Netherlands offers seniors new outlook
The Webster program allows two Missouri Southern students to study in the Netherlands.
Joshua Estep, senior computer information science major, and Brande Davis, junior international business and Spanish major, spent eight weeks studying at the Webster University of the Netherlands.
Estep and Davis left Jan. 8 and returned March 8.
While there, they took classes in human rights, psychology, economics, marketing, international politics and computer information technology.
This trip was possible because of an agreement between Southern and Webster University that allows students to study at any of the Webster University campuses scattered around the globe.
Davis found out about the trip one week before the application deadline from one of her business instructors. She was immediately interested in the destination for a number of reasons.
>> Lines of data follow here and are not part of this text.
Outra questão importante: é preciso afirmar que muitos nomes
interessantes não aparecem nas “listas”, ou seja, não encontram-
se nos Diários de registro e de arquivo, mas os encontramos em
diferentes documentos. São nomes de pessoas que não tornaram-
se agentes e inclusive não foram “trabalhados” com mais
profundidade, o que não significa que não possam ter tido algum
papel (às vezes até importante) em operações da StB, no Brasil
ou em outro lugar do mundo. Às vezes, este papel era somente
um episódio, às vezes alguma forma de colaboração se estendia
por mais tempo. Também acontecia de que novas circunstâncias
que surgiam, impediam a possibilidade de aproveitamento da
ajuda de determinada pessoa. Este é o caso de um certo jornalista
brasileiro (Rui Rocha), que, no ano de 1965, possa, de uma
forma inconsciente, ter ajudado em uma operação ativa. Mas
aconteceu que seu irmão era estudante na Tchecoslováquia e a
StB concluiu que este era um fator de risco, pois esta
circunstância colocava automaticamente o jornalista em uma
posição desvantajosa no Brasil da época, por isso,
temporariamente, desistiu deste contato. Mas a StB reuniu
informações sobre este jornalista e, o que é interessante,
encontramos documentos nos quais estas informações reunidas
“I had traveled internationally before, and I guess I had the travel bug again,” she said. “I wanted to go some place different. I’d never been to Europe before, and I was excited that I could travel through the business department.”
Estep was interested in the Netherlands because of the lack of a language barrier.
“I was interested just to go, and I knew that they speak a lot of English there,” he said. “The English made it easier, but I went there just to see if I could do it.”
Estep said all of the people he came in contact with spoke English because all of the students are required to study it as a second language.
Both Estep and Davis had traveled internationally with the help of the College before. Estep studied in Costa Rica during the summer of 2001, and Davis spent a semester in Chile in the fall of 2001.
This trip was different from their other travel abroad experiences because of the small number of students from Southern and the large amount of unstructured free time.
“We were on our own in the Netherlands,” Estep said, “In Costa Rica, we were with one of Southern’s programs, and there were activities set out for us.”
Davis thinks it would have been helpful to have a guide direct students in their sightseeing.
“I didn’t have anybody to show me around,” she said. “When I was in Chile, a guy who had been there before led us around and took us to all of the major sites. I just keep thinking that I must have missed a lot in the Netherlands because I didn’t know what I was looking for.”
The culture of the Netherlands was different from anything Estep or Davis had ever encountered before.
“Everyone rides bikes,” Davis said. “There are bike lanes and street lights. You would see whole families biking together, moms with kids in front and behind. There are canals running through the cities, and I love the trains that can take you anywhere you want to go.”
Both students believe the trip was beneficial for them as people, not just as scholars.
“I realize that there’s a lot more going on than I knew about,” Estep said. “All of their questions made me learn a lot more about my own culture. It opens your eyes to all of the diversity and different opinions of all the people in the world. I recommend anyone who has the chance to travel outside of the U.S. at least once.”